TASK OBJECTIVE
Arrange the lines from the one containing "catalogue / barcode: US 3503373" through the one containing "state / province: Miranda", both included, as a two-column CSV with the columns field and value. Give each line one row, put each entry in its own quoted field, and replace any line breaks with spaces.

RECORDS SHOWN
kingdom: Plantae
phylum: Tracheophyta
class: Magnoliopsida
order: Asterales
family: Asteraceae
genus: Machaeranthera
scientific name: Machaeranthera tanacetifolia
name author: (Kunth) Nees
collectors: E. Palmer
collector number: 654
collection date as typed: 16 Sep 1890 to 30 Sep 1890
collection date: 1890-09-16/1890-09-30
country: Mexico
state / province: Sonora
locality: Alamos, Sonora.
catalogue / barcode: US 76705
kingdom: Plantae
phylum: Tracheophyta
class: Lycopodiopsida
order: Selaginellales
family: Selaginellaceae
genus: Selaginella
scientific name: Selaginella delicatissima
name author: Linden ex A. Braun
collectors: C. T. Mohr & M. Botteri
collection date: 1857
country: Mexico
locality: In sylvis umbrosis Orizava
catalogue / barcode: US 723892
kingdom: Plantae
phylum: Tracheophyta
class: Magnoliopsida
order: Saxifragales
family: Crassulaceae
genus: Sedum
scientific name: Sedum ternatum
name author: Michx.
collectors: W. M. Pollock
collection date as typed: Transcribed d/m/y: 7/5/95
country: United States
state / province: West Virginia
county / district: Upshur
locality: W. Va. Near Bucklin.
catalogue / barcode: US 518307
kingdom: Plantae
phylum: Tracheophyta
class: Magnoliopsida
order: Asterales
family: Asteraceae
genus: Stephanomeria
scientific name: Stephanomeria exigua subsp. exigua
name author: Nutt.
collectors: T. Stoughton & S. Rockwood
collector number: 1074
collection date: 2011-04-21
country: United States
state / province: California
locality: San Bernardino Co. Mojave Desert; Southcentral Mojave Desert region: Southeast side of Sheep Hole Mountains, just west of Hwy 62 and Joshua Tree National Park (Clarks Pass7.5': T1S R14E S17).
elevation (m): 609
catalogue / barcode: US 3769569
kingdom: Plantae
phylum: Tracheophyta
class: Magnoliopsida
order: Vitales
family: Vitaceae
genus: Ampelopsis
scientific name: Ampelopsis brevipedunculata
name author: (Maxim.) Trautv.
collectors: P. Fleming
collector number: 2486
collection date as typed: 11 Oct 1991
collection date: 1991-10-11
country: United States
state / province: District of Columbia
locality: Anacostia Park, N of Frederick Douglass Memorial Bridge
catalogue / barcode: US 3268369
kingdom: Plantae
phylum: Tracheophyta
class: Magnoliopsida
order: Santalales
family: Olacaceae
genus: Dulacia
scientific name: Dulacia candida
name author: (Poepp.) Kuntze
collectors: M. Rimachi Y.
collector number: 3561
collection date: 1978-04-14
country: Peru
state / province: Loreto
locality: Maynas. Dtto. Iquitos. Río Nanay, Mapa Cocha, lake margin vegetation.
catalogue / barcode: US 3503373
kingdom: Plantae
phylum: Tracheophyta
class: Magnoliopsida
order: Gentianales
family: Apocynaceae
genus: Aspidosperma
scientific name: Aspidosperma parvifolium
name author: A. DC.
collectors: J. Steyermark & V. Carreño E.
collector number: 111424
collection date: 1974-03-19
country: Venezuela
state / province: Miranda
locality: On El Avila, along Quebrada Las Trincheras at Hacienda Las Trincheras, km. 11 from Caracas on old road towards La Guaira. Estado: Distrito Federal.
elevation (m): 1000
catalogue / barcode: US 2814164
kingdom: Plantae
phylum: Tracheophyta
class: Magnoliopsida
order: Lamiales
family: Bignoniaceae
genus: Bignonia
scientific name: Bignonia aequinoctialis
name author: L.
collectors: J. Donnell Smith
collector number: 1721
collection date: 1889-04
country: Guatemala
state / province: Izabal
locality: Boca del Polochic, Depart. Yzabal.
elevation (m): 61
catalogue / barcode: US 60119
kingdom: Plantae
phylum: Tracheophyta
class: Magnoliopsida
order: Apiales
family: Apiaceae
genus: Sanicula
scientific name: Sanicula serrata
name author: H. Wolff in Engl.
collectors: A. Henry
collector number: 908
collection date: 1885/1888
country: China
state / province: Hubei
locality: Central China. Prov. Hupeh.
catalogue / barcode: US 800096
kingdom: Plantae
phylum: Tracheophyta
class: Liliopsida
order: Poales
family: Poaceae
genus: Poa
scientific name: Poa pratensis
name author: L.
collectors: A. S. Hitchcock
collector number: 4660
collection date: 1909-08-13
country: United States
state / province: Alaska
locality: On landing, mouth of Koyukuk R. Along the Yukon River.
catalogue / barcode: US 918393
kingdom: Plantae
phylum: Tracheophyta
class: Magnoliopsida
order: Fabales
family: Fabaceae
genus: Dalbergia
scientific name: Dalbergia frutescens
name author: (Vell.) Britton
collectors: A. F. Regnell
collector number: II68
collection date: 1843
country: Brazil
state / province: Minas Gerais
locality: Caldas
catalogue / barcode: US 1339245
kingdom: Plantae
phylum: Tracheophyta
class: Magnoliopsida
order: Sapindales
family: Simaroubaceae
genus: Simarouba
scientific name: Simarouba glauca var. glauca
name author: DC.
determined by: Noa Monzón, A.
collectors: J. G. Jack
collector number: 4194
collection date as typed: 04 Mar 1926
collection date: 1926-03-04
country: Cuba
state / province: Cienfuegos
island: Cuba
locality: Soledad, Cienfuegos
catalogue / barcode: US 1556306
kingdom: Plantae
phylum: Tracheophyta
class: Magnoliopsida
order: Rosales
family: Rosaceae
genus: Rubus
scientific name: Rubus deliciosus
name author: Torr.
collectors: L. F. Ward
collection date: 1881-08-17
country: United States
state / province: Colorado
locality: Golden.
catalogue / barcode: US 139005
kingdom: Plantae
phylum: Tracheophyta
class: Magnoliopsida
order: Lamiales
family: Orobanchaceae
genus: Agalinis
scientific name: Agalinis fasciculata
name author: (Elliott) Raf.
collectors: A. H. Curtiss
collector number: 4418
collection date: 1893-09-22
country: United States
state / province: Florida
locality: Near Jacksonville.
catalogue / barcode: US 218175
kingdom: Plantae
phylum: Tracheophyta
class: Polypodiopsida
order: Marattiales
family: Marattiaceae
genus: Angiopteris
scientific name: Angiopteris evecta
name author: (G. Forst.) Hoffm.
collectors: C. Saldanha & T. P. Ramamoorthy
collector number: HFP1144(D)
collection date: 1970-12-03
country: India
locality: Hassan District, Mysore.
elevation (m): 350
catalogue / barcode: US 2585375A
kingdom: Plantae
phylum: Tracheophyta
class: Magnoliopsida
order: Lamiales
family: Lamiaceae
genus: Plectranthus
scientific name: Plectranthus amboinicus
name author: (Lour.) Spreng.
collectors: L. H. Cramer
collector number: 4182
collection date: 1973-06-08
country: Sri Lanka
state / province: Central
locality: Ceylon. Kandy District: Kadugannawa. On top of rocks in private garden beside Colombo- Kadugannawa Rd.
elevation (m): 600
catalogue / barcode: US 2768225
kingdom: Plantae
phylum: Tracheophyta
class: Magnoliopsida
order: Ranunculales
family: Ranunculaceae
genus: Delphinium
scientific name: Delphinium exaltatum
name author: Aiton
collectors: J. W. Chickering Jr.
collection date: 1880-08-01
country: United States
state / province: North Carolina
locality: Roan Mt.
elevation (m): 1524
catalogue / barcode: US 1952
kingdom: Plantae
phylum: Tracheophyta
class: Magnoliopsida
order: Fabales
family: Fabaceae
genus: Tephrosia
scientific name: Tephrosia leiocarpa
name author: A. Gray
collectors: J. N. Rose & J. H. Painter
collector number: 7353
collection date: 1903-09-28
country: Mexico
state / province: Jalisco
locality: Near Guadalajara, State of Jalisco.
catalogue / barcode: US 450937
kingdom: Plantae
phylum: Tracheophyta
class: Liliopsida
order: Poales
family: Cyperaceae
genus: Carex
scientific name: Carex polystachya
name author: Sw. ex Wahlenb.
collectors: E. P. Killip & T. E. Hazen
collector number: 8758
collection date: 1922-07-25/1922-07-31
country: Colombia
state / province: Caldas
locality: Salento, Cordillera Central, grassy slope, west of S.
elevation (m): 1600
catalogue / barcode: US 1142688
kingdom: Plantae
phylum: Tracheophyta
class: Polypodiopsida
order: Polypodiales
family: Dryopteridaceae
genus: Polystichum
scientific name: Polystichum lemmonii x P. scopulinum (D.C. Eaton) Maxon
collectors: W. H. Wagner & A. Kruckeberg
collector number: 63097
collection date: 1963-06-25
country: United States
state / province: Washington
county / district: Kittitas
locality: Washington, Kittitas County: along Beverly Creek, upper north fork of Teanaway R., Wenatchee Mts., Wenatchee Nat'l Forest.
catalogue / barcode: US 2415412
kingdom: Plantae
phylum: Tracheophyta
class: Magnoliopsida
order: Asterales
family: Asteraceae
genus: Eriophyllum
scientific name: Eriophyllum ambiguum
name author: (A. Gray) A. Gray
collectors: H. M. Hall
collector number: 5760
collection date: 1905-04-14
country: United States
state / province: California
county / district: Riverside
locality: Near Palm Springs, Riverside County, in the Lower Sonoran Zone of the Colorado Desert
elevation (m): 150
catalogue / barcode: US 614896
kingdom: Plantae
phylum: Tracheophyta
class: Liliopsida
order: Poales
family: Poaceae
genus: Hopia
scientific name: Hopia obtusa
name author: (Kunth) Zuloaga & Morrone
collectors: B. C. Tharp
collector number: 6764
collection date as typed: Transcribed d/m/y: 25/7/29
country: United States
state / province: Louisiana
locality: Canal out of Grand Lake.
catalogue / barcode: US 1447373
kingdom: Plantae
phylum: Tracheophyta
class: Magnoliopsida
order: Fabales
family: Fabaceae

ANSWER TO THE PROBLEM
field,value
"catalogue / barcode:","US 3503373"
"kingdom:","Plantae"
"phylum:","Tracheophyta"
"class:","Magnoliopsida"
"order:","Gentianales"
"family:","Apocynaceae"
"genus:","Aspidosperma"
"scientific name:","Aspidosperma parvifolium"
"name author:","A. DC."
"collectors:","J. Steyermark & V. Carreño E."
"collector number:","111424"
"collection date:","1974-03-19"
"country:","Venezuela"
"state / province:","Miranda"